By Francois Murphy
VIENNA (Reuters) -The U.N. nuclear watchdog's talks with Iran on how to resume inspections at sites including those Israel and the United States bombed cannot go on for months on end, its chief told Reuters on Wednesday, pushing for a deal as early as this week.
The International Atomic Energy Agency has had no information from Iran on the status or whereabouts of its stock of highly enriched uranium since Israel launched the first attacks on its enrichment sites on June 13, IAEA
chief Rafael Grossi confirmed in an interview.
Tehran has now passed a law suspending cooperation with the IAEA and stipulating any future inspections will need a green light from Iran's Supreme National Security Council. Tehran and the IAEA are now in talks on how inspections can go ahead.
"It's not something that can go on for months on end," Grossi said in an interview at IAEA headquarters in Vienna.
"I certainly hope that we can conclude this process soon. We are trying to have another meeting, perhaps within a few days now, here in Vienna, to conclude this and to start the inspections," he said. "It would be really good if we could have this agreed before next week."
Technically, inspections in Iran have resumed since IAEA inspectors recently carried out a mission at Bushehr, Iran's only operating nuclear power plant, but it is of so little concern from a proliferation perspective that it does not generally feature in quarterly IAEA reports on Iran.
'BY AND LARGE, NUCLEAR MATERIAL STILL THERE'
While Iran's three enrichment sites were badly damaged or destroyed in the Israeli and U.S. bombing campaigns, it is less clear what has happened to Iran's stock of highly enriched uranium - the most sensitive material having been enriched to up to 60%, a short step from the roughly 90% of weapons grade.
Iran had enough material enriched to that level, if enriched further, for six nuclear weapons before the attacks, according to an IAEA yardstick.

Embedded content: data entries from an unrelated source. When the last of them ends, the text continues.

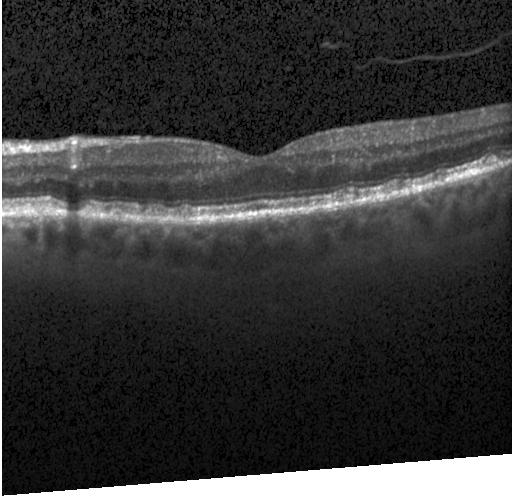
Centered on the fovea. Heidelberg Spectralis OCT system. Spectral-domain OCT. Retinal OCT B-scan.
This B-scan demonstrates multiple drusen.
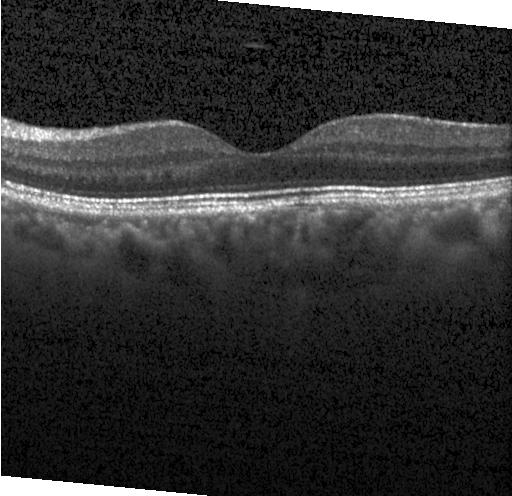 Optical coherence tomography scan. The scan shows no CNV, DME, or drusen.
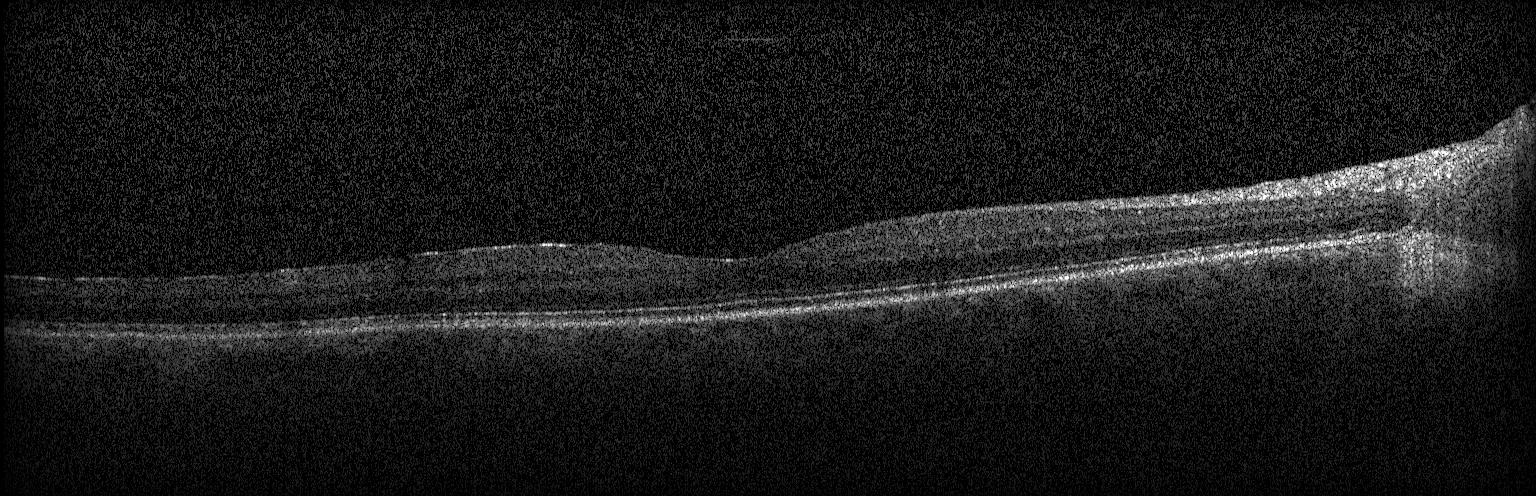

Fovea-centered, acquired on a Heidelberg Spectralis, SD-OCT, OCT line scan. Finding: neither choroidal neovascularization, diabetic macular edema, nor drusen.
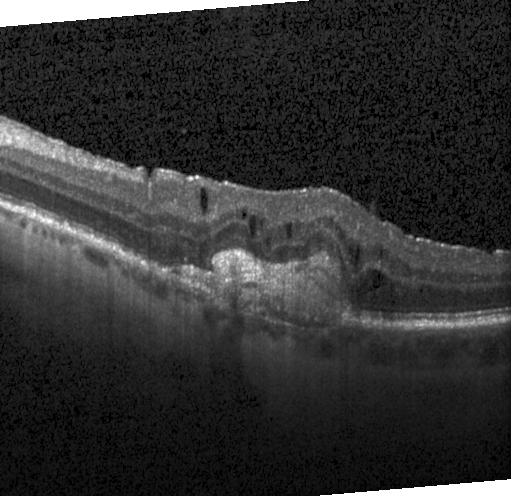 Heidelberg Spectralis · fovea-centered · retinal OCT B-scan. Dx: choroidal neovascularization.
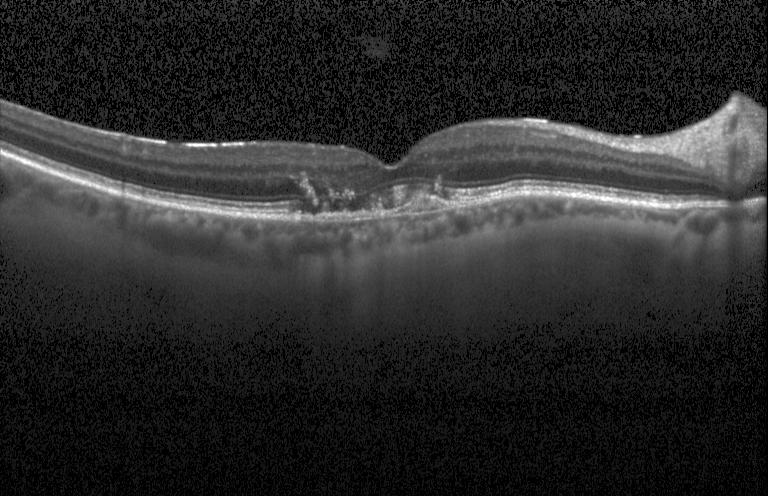 Through the macula; optical coherence tomography scan; instrument: Heidelberg Spectralis; spectral-domain optical coherence tomography.
OCT finding: a choroidal neovascular membrane.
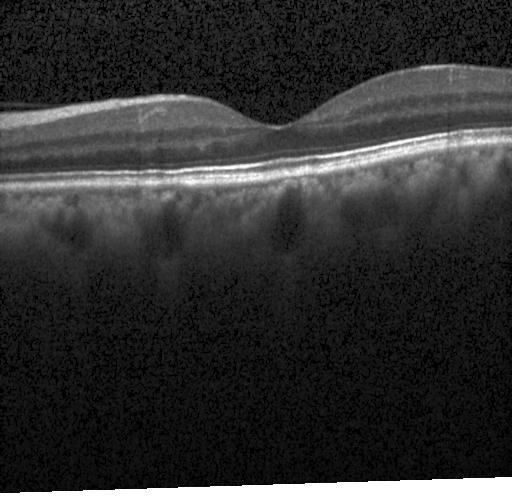

Dx: no choroidal neovascularization, diabetic macular edema, or drusen.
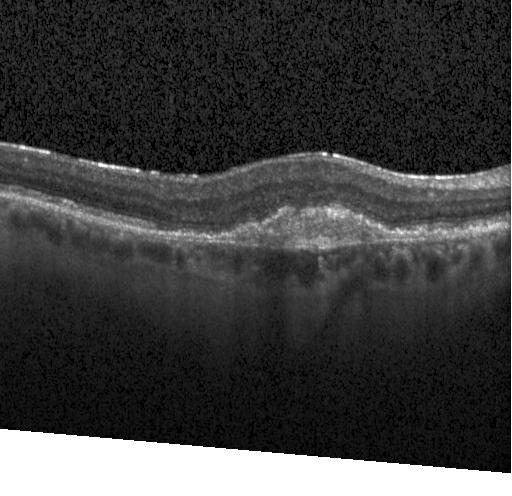
Centered on the fovea, optical coherence tomography scan, Heidelberg Spectralis OCT system
Impression: choroidal neovascularization (CNV).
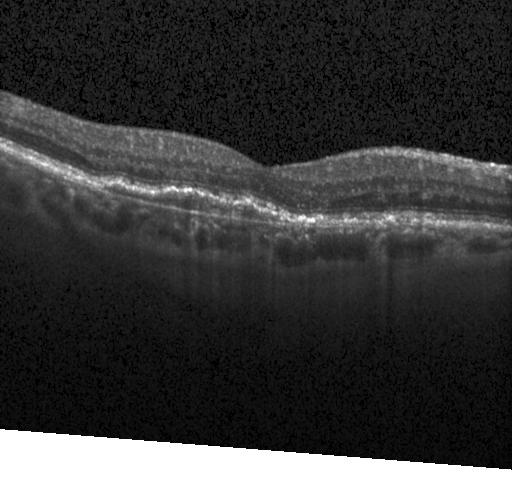 Finding: a choroidal neovascular membrane.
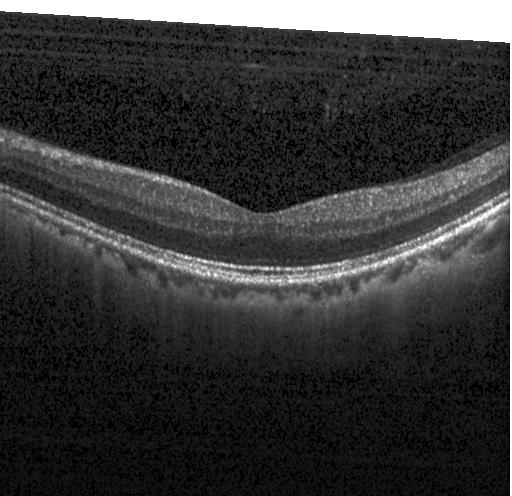
Macular OCT: no choroidal neovascularization, diabetic macular edema, or drusen.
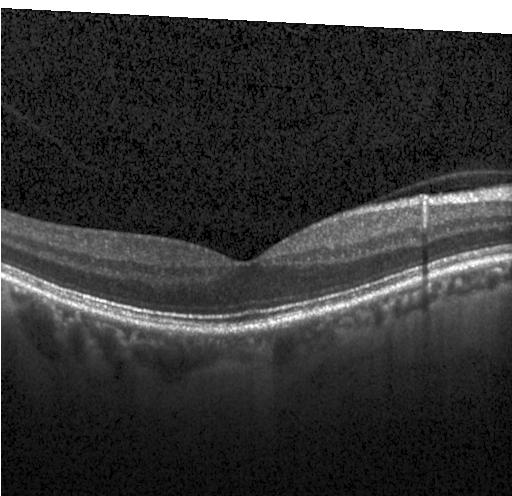
Optical coherence tomography B-scan — The scan shows no choroidal neovascularization, no diabetic macular edema, and no drusen.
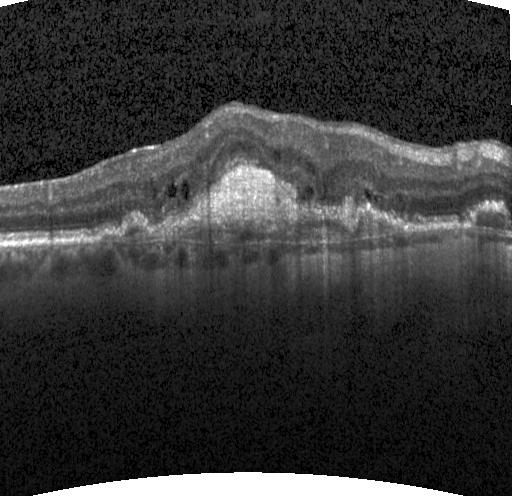

Spectral-domain OCT B-scan: choroidal neovascularization.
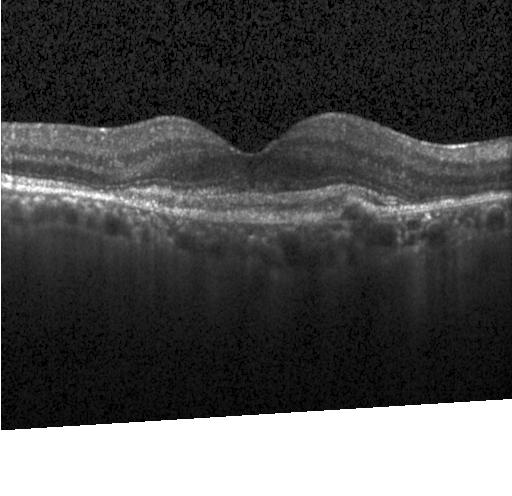

Retinal OCT cross-section.
The scan shows CNV.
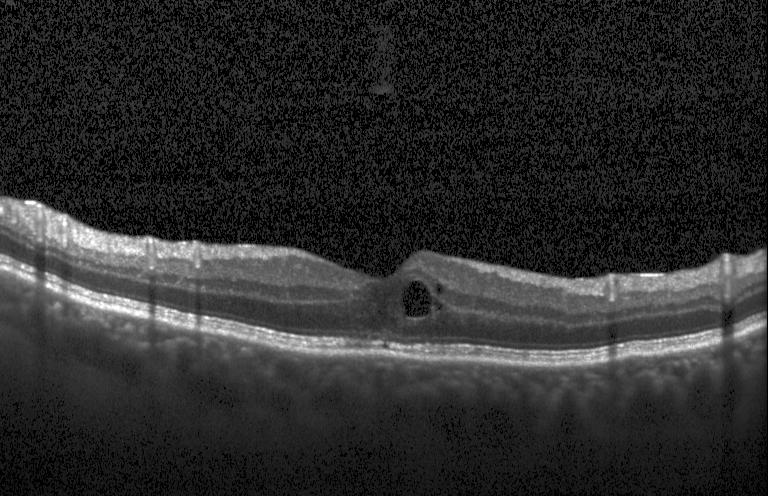

Diabetic macular edema (DME).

"I believe there is a general understanding that by and large, the material is still there. But, of course, it needs to be verified. Some could have been lost," Grossi said when asked about the status of Iran's highly enriched uranium stock.
"We don't have indications that would lead us to believe that there has been major movement of material," he said.
Iran has not updated the IAEA on the status of the stockpile but in the event of an agreement with the IAEA it would send the agency a report accounting for it.
How the new system under Iran's law requiring special approval by the Supreme National Security Council would work is unclear, and Iran has brought up the importance of keeping the location of its enriched uranium secret, Grossi said. At the same time, Iran's obligations to the agency are unchanged.
"We have reminded our Iranian counterparts that domestic law creates obligations for Iran, not for the agency," he said.